About pets, one thing older folks might consider if they're physically and financially able is adopting or fostering a senior or geriatric pet. I volunteer for a cat rescue/rehoming agency that focuses largely on older and special needs cats. These beautiful cats are often the first to be surrendered and the last to be adopted at many shelters. Unfortunately, that's especially true for black cats.

My husband and I have two elder black kitties: 18 and 13. We lost a third at 18 Y/O last month. The downside, of course, is that a pet's normal life span is shorter than ours. Even so, there's still a concern about what would happen if we (both in our 80s) die first. We've enrolled our cats in a "Pet Guardian" program which assures that they will not be abandoned and always have care.

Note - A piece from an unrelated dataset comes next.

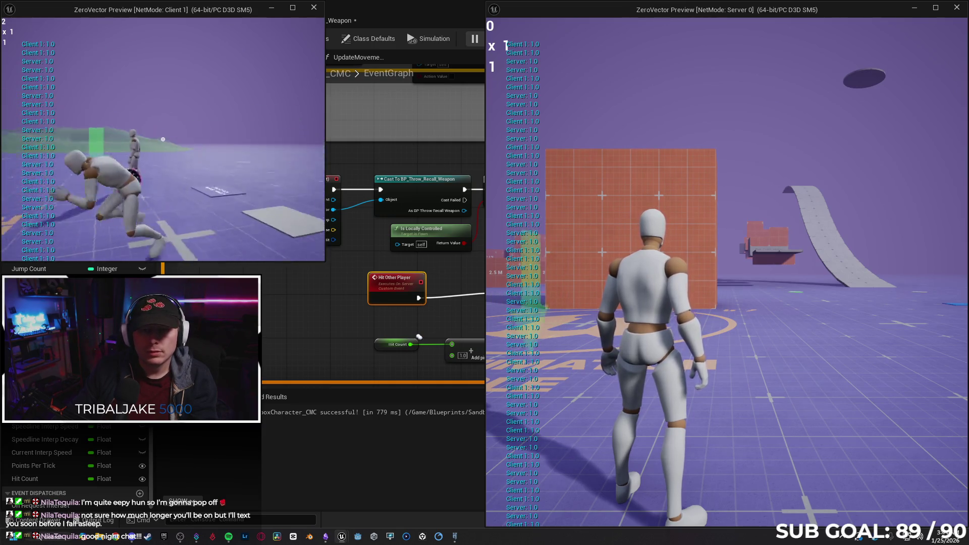
pyautogui.click(163, 139)
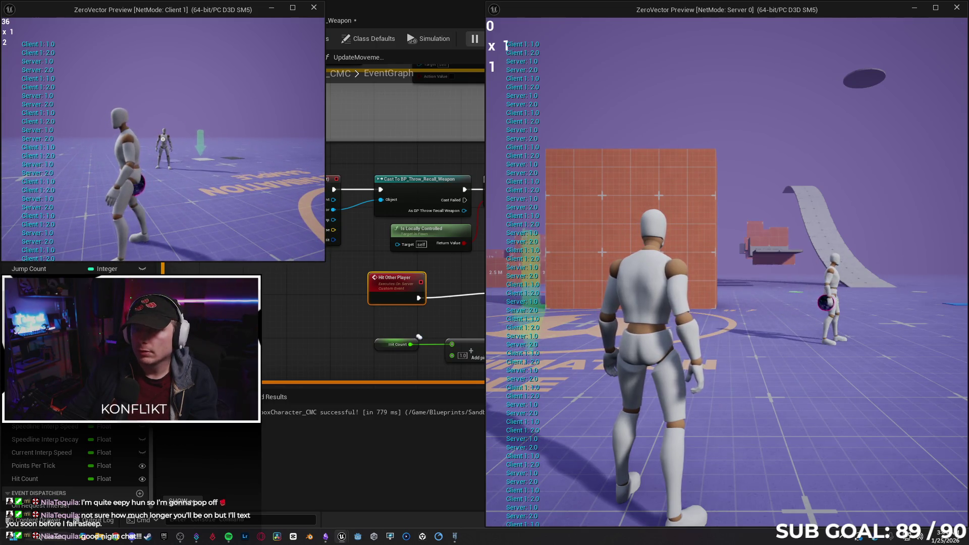
pyautogui.click(162, 139)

Well, Ronnie, you look damned good!

You have a lovely smile, Ronni. I love these talks between you and Alex. Would you tell us how you and Alex continue such a nice friendship? It's refreshing to find a divorced couple who have managed to pull that off.

It's also nice to hear the discussions about living with a terminal disease. My husband is under hospice care with ALS, which brings those conversations close to home.

I saw this on YouTube yesterday and it was a delightful surprise to be able to see it in advance.

I like this hat best of all and still think bald is beautiful. I suppose that wouldn't apply to me because my skull is flat in back, being a baby when mothers put their babies in cribs on their backs.

But your skull is beautiful as are you.

Ronnie, you are adorable! Love watching you two dear friends of mine and thinking how blessed I am to know you!

Wow , you really have a perfectly shaped head! You are beautiful inside and out!

You are badass cool in or out of that hat, Ronni.

"Born to be wild."


Just now got around to watching this and I loved it! Thanks, Ronni!

Long time reader, first time commenter. As someone posted above, indeed, Ronni, you are a badass, in or out of a hat (and you do have an unusually perfect-shaped head!). Delightful to finally see you in real time. As a 55 year old who thinks quite a bit about the lack of frank discussion about death in this culture, your blog is my refreshing link to honesty. I have all these ideas about how I might handle my end years, but how does one truly know until the situation is upon them? Your energy and attitude is lovely to behold and you are a real inspiration to me. Truly, you are. I hope it helps you to know that you're very important to a lot of folks, and they look to you for insights into the journey. Good and important work you've done with this blog; you're helping pave a way for others yet to come. I'm sending you lots of love, and please know I think of you often. - Elizabeth Conant (TheHillhouseinGreenfield.com)

Good morning, Ronni!
I want to ditto what Elizabeth Rogers said about adopting a senior pet. I worried what would become of my dog, Max, when I died but I lost him a while back. I saw that my local animal rescue/sanctuary had a senior tabby (15+ years and completely declawed) and went to see her. I came home with her and her "sister" since they were a bonded pair and hadn't done well there when they tried to separate them. I don't know if these 2 aging hippies (Harmony and Flower Child) will outlive me or not, but they're weren't having much fun (aging and completely declawed) in a roomful of rambunctious younger cats. It's only been a bit over a year but I think they're starting to warm to me, and the sanctuary will take them back if the need arises.